──────── WORKING DATA

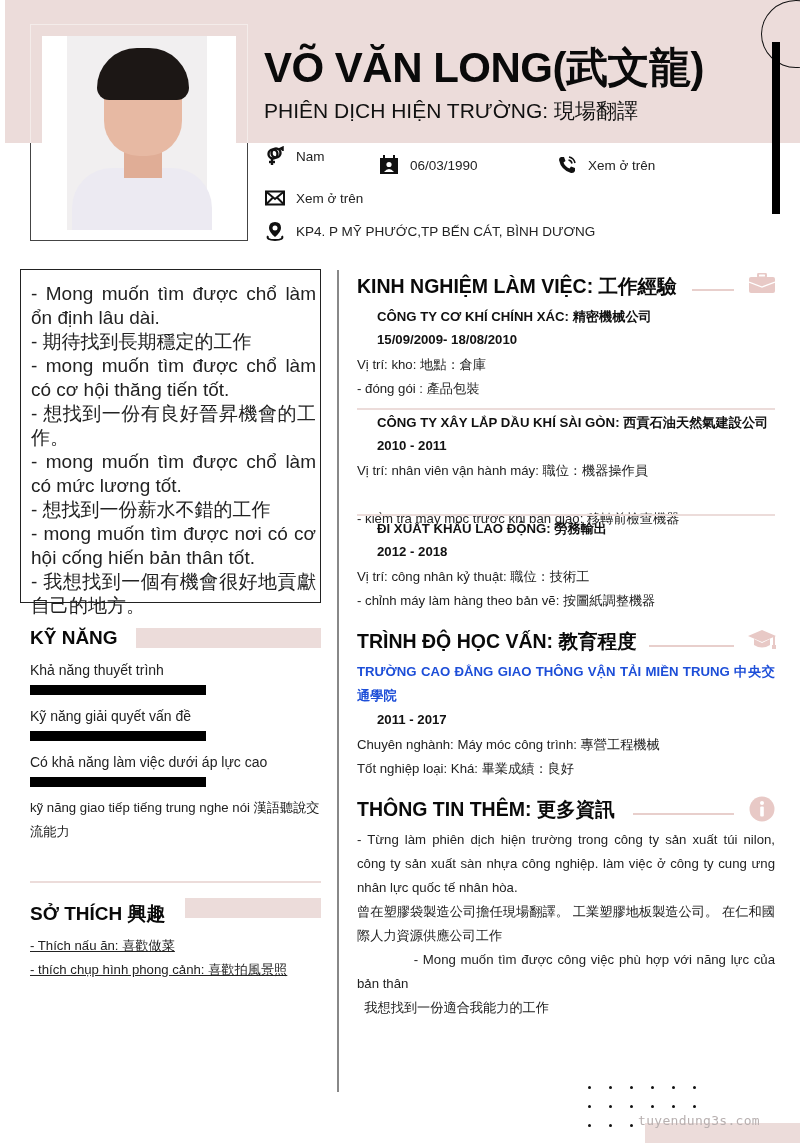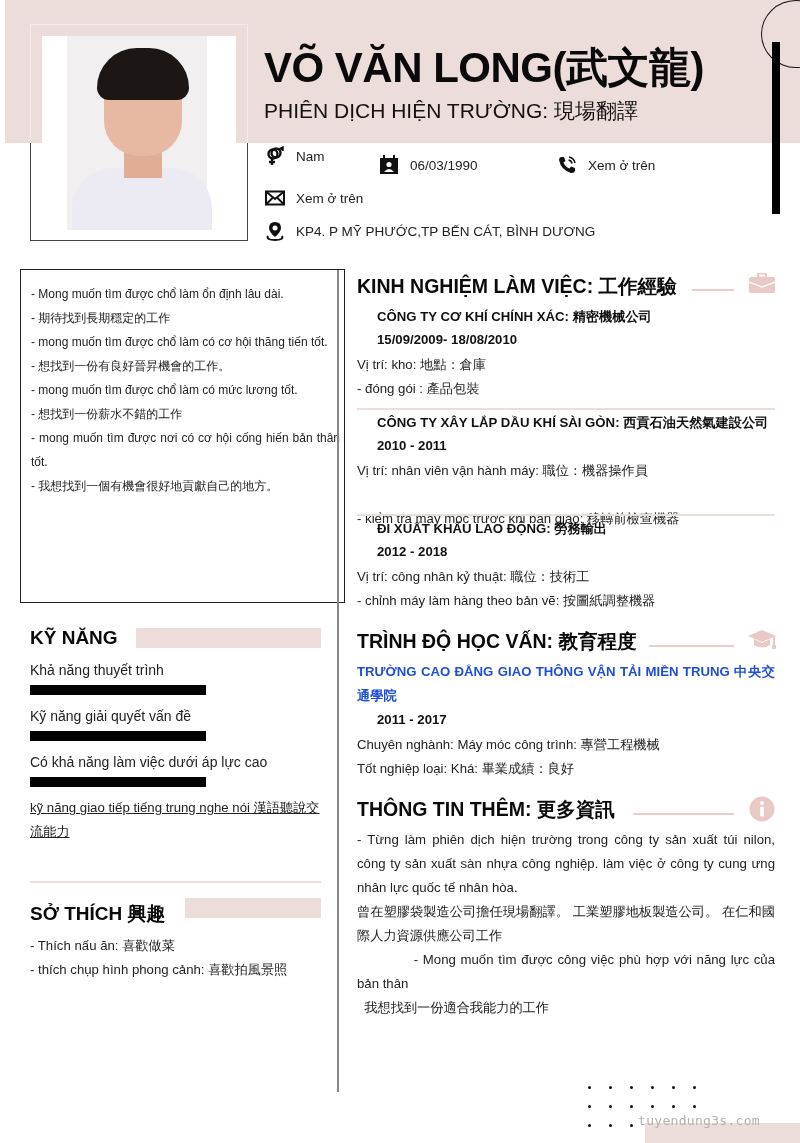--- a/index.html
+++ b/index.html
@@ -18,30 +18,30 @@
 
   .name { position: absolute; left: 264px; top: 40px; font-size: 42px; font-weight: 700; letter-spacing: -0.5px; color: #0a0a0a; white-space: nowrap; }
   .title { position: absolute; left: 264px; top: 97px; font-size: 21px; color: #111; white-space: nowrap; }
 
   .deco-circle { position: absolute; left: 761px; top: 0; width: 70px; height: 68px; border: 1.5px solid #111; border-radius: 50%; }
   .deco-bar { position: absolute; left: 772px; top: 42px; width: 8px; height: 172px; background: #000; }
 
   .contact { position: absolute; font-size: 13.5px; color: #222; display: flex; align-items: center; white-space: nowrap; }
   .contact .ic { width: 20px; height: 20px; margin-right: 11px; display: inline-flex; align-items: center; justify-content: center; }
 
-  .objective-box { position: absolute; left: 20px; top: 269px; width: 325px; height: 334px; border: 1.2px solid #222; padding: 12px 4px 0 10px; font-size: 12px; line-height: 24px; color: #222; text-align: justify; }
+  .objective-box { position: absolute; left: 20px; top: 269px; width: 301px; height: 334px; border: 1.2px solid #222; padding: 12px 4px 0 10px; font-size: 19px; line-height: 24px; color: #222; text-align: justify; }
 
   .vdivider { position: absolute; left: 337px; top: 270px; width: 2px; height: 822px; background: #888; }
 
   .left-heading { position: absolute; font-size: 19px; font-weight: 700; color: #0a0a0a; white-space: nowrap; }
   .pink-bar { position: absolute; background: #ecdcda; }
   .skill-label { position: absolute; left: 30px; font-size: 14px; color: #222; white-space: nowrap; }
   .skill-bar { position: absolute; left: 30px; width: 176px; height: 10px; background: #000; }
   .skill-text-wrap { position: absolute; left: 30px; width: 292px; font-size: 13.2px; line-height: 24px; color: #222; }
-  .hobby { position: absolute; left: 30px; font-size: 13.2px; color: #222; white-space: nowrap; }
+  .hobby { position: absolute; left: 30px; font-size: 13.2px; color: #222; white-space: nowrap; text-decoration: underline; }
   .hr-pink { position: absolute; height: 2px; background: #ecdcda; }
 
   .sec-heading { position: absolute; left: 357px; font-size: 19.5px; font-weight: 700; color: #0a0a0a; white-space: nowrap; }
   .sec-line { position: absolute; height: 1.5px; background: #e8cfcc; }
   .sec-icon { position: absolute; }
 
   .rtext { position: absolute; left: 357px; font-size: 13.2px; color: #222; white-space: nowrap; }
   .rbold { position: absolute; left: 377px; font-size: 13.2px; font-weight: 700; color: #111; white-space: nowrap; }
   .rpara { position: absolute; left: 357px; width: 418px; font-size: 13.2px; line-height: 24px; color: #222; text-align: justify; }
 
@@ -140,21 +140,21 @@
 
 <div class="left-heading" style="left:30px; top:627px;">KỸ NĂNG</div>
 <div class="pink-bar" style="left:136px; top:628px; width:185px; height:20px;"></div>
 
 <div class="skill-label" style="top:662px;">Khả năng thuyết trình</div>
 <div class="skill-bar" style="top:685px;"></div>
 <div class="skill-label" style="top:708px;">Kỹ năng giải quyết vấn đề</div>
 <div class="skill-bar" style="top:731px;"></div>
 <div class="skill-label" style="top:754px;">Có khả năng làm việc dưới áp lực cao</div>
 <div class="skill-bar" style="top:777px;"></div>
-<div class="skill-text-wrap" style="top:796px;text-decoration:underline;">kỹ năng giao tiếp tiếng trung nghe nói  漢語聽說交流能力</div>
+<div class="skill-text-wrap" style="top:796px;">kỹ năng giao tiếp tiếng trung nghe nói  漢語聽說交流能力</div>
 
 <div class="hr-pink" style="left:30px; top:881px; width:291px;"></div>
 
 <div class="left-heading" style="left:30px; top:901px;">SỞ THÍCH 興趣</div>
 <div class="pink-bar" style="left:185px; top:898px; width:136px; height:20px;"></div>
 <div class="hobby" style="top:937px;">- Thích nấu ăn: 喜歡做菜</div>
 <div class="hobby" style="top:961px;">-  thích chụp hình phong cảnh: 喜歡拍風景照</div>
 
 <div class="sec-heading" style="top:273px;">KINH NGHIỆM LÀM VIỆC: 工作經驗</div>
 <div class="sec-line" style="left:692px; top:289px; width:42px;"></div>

────────────────

— ASSIGNMENT —
Make a verbatim copy of all the entries and strip out the pictures.

— ANSWER BELOW —
--- a/index.html
+++ b/index.html
@@ -18,30 +18,30 @@
 
   .name { position: absolute; left: 264px; top: 40px; font-size: 42px; font-weight: 700; letter-spacing: -0.5px; color: #0a0a0a; white-space: nowrap; }
   .title { position: absolute; left: 264px; top: 97px; font-size: 21px; color: #111; white-space: nowrap; }
 
   .deco-circle { position: absolute; left: 761px; top: 0; width: 70px; height: 68px; border: 1.5px solid #111; border-radius: 50%; }
   .deco-bar { position: absolute; left: 772px; top: 42px; width: 8px; height: 172px; background: #000; }
 
   .contact { position: absolute; font-size: 13.5px; color: #222; display: flex; align-items: center; white-space: nowrap; }
   .contact .ic { width: 20px; height: 20px; margin-right: 11px; display: inline-flex; align-items: center; justify-content: center; }
 
-  .objective-box { position: absolute; left: 20px; top: 269px; width: 325px; height: 334px; border: 1.2px solid #222; padding: 12px 4px 0 10px; font-size: 12px; line-height: 24px; color: #222; text-align: justify; }
+  .objective-box { position: absolute; left: 20px; top: 269px; width: 301px; height: 334px; border: 1.2px solid #222; padding: 12px 4px 0 10px; font-size: 19px; line-height: 24px; color: #222; text-align: justify; }
 
   .vdivider { position: absolute; left: 337px; top: 270px; width: 2px; height: 822px; background: #888; }
 
   .left-heading { position: absolute; font-size: 19px; font-weight: 700; color: #0a0a0a; white-space: nowrap; }
   .pink-bar { position: absolute; background: #ecdcda; }
   .skill-label { position: absolute; left: 30px; font-size: 14px; color: #222; white-space: nowrap; }
   .skill-bar { position: absolute; left: 30px; width: 176px; height: 10px; background: #000; }
   .skill-text-wrap { position: absolute; left: 30px; width: 292px; font-size: 13.2px; line-height: 24px; color: #222; }
-  .hobby { position: absolute; left: 30px; font-size: 13.2px; color: #222; white-space: nowrap; }
+  .hobby { position: absolute; left: 30px; font-size: 13.2px; color: #222; white-space: nowrap; text-decoration: underline; }
   .hr-pink { position: absolute; height: 2px; background: #ecdcda; }
 
   .sec-heading { position: absolute; left: 357px; font-size: 19.5px; font-weight: 700; color: #0a0a0a; white-space: nowrap; }
   .sec-line { position: absolute; height: 1.5px; background: #e8cfcc; }
   .sec-icon { position: absolute; }
 
   .rtext { position: absolute; left: 357px; font-size: 13.2px; color: #222; white-space: nowrap; }
   .rbold { position: absolute; left: 377px; font-size: 13.2px; font-weight: 700; color: #111; white-space: nowrap; }
   .rpara { position: absolute; left: 357px; width: 418px; font-size: 13.2px; line-height: 24px; color: #222; text-align: justify; }
 
@@ -140,21 +140,21 @@
 
 <div class="left-heading" style="left:30px; top:627px;">KỸ NĂNG</div>
 <div class="pink-bar" style="left:136px; top:628px; width:185px; height:20px;"></div>
 
 <div class="skill-label" style="top:662px;">Khả năng thuyết trình</div>
 <div class="skill-bar" style="top:685px;"></div>
 <div class="skill-label" style="top:708px;">Kỹ năng giải quyết vấn đề</div>
 <div class="skill-bar" style="top:731px;"></div>
 <div class="skill-label" style="top:754px;">Có khả năng làm việc dưới áp lực cao</div>
 <div class="skill-bar" style="top:777px;"></div>
-<div class="skill-text-wrap" style="top:796px;text-decoration:underline;">kỹ năng giao tiếp tiếng trung nghe nói  漢語聽說交流能力</div>
+<div class="skill-text-wrap" style="top:796px;">kỹ năng giao tiếp tiếng trung nghe nói  漢語聽說交流能力</div>
 
 <div class="hr-pink" style="left:30px; top:881px; width:291px;"></div>
 
 <div class="left-heading" style="left:30px; top:901px;">SỞ THÍCH 興趣</div>
 <div class="pink-bar" style="left:185px; top:898px; width:136px; height:20px;"></div>
 <div class="hobby" style="top:937px;">- Thích nấu ăn: 喜歡做菜</div>
 <div class="hobby" style="top:961px;">-  thích chụp hình phong cảnh: 喜歡拍風景照</div>
 
 <div class="sec-heading" style="top:273px;">KINH NGHIỆM LÀM VIỆC: 工作經驗</div>
 <div class="sec-line" style="left:692px; top:289px; width:42px;"></div>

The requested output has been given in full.